C’è qualcosa che accomuna in questi ultimi tempi Berlusconi e Ceccuzzi. E non è solo quello che qualcuno, malizioso, potrebbe pensare: ovvero che direttamente o indirettamente, tramite il PDL senese e il fido Verdini, facevano entrambi parte di quella casta trasversale che ha distrutto Siena.

Questo è purtroppo vero, ma oggi come oggi è un altro l’elemento che li accumula.

La strada sulla quale sembrano entrambi camminare tristemente: il viale del tramonto.

Non passa giorno che qualcuno dei cantori dell’era berlusconiana, uno o una di quelli che nei salotti televisivi spendevano impudicamente la loro faccia per difendere il cavaliere, sempre e comunque, non si tiri indietro e gli volti le spalle. Anche fra coloro che avevano avuto il coraggio di dire che Ruby era senza alcun dubbio la nipote di Mubarak , ci sono quelli che oggi tradiscono o semplicemente si eclissano.

La stessa cosa sembra succedere con Franco Ceccuzzi. La triste kermesse dell’università per stranieri è stata l’occasione per notare molto di più coloro i quali non erano presenti rispetto a quelli che c’erano. Tanti fra quelli che lunedì scorso non erani lì a cantare la messa, nel recente passato avrebbero riempito le prime file palesando trasporto ed entusiasmo.

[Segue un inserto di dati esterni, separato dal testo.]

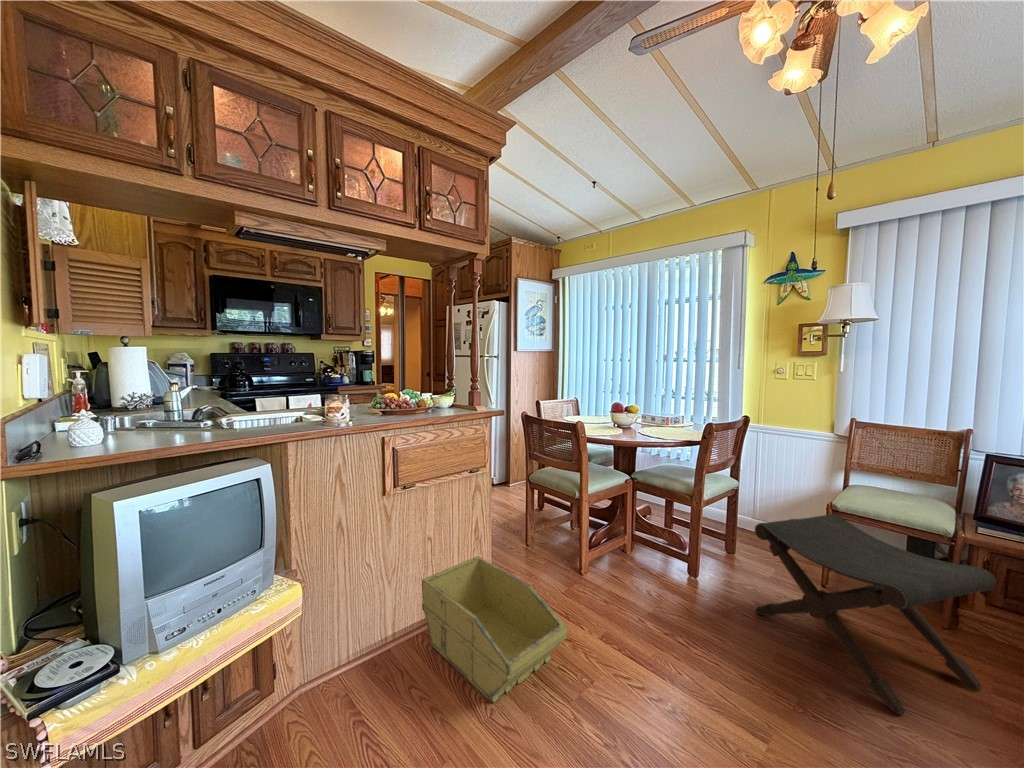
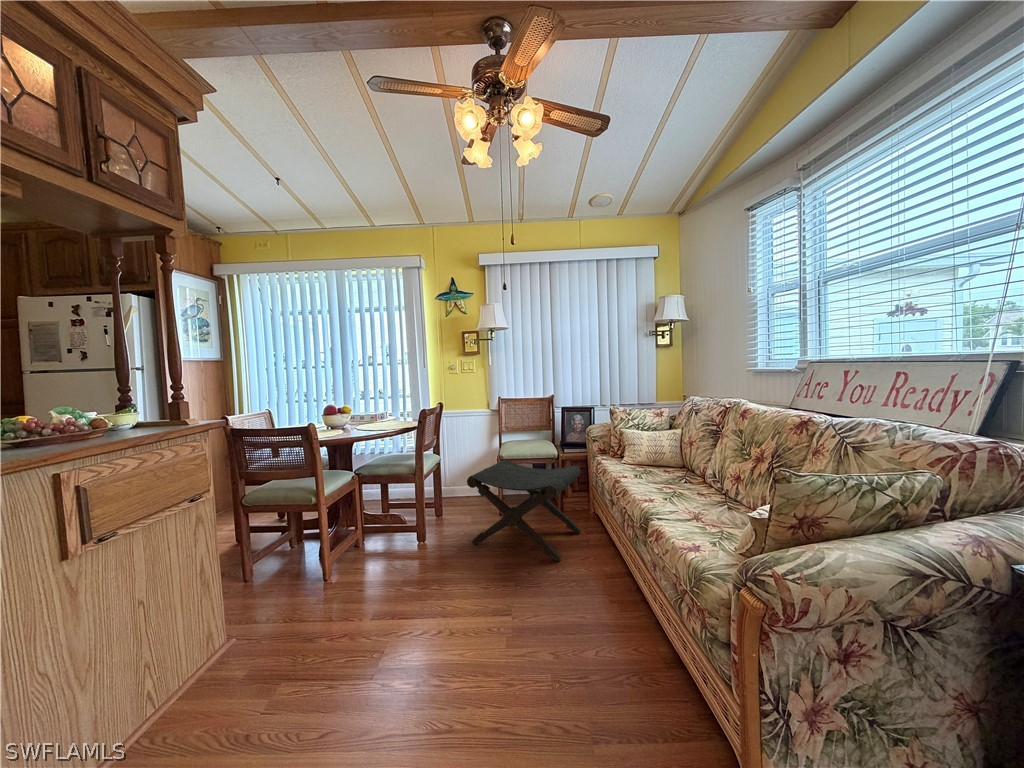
storage bin: present [422,556,568,703] -> none [140,597,356,738]

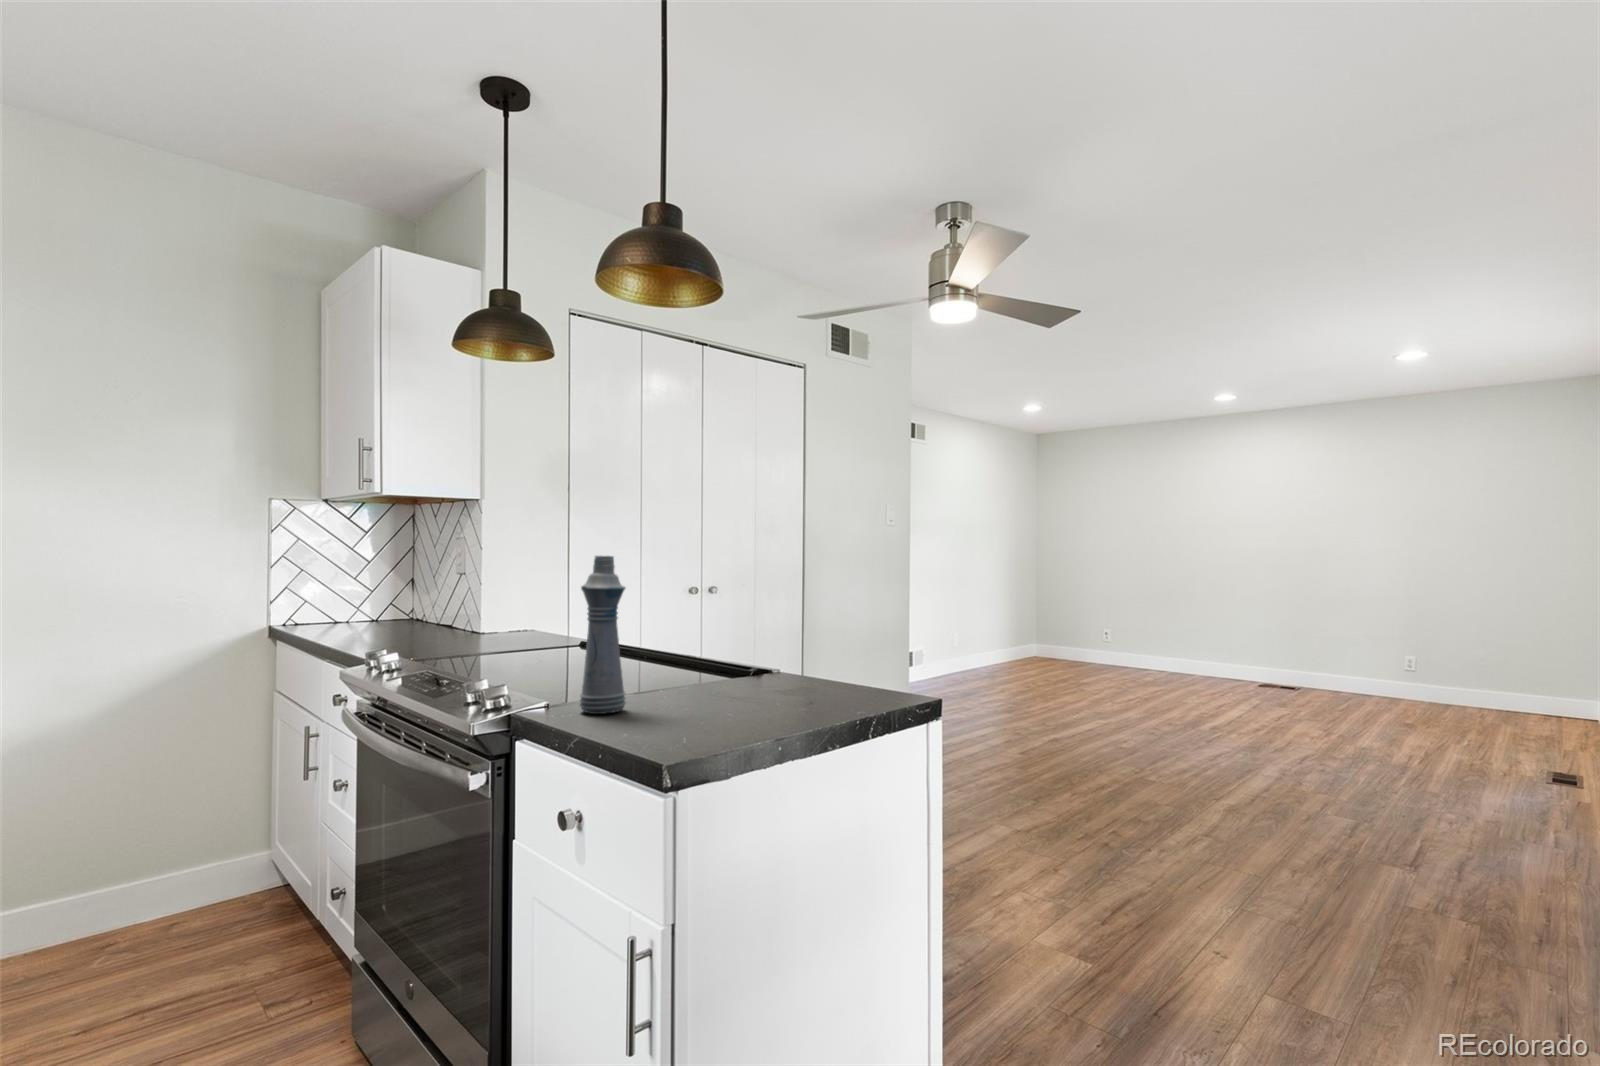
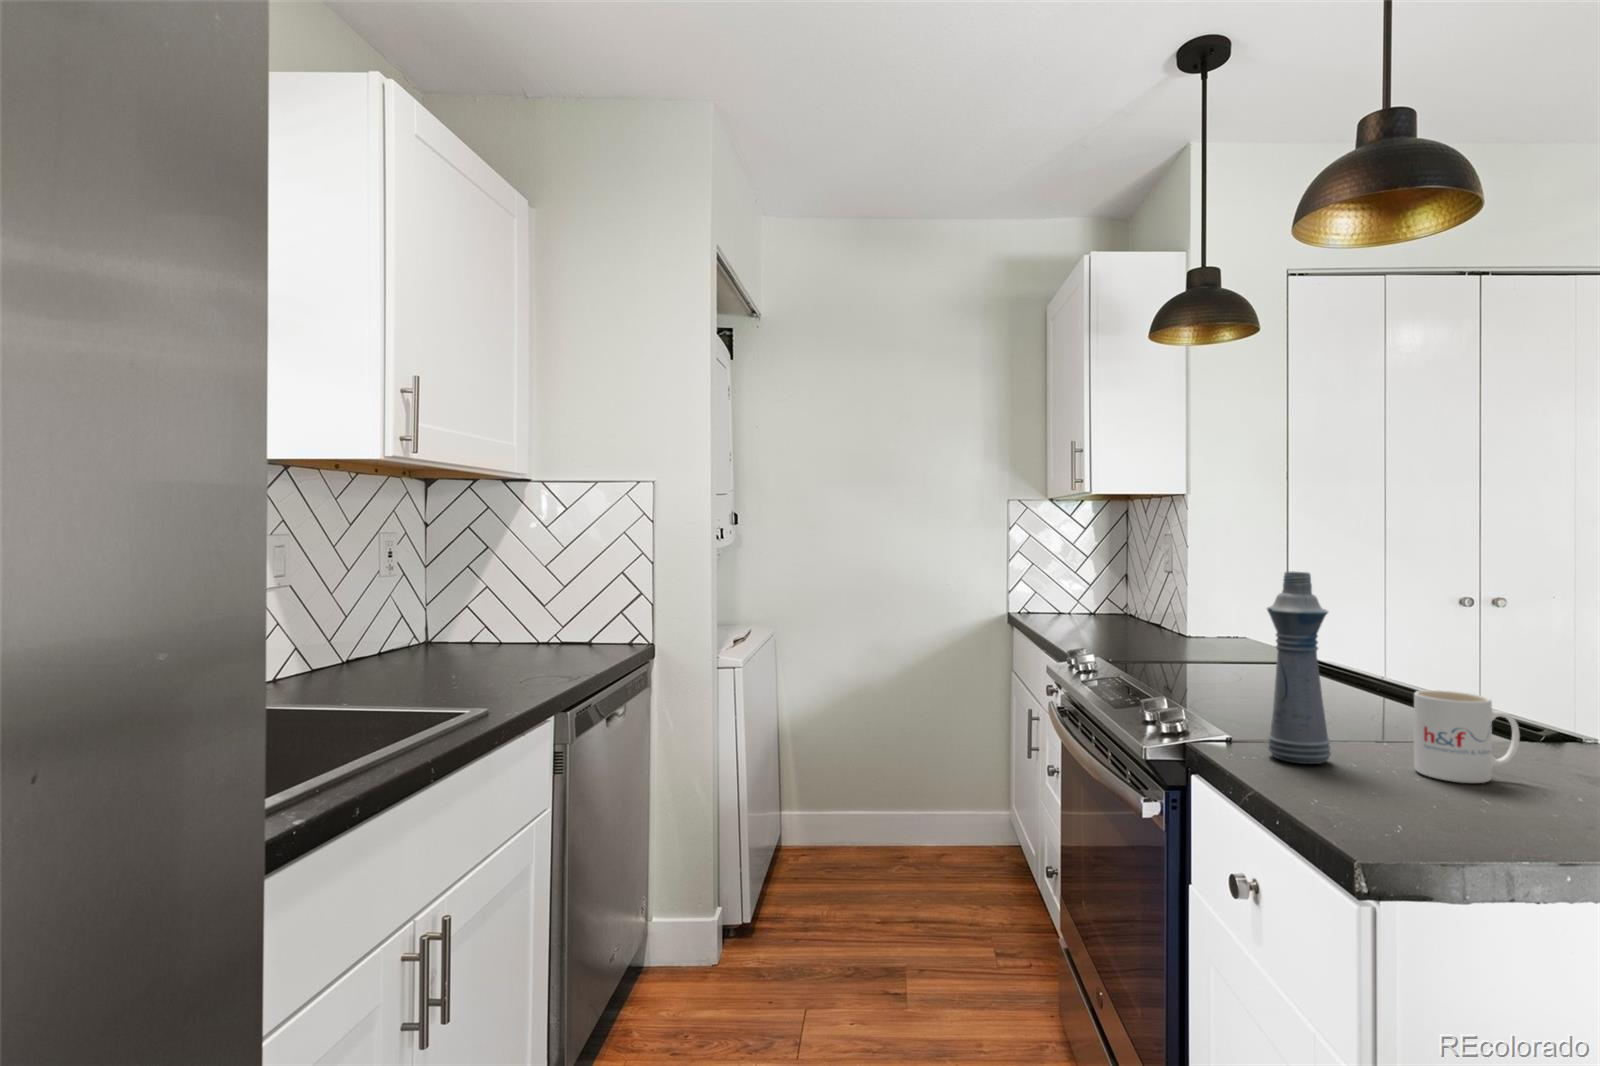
mug: none [679,644,739,709] -> present [1414,690,1519,783]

E se leggete bene fra le righe di quel che ha scritto la stampa, noterete bene l’abbandono di quei toni trionfalistici e elegiaci che spesso colorivano i resoconti delle manifestazioni del gruppo dominante. Non vi sarà sfuggito un certo distacco quasi mai percepito prima.

Berlusconi e Ceccuzzi camminano insieme sul viale del tramonto. Entrambi appaiono tristi e soli anche se privi dell’orgoglioso ma decadente fascino di Norma Desmond  nel celebre film di Billy Wilder, magicamente interpretata da Gloria Swanson.

Il senso di umana compassione che certamente susciteranno alle persone più sensibili non deve tuttavia trarre in inganno. Sono ancora in grado di fare del male all’Italia il primo, a Siena il secondo.

D’altra anche il film finiva in tragedia.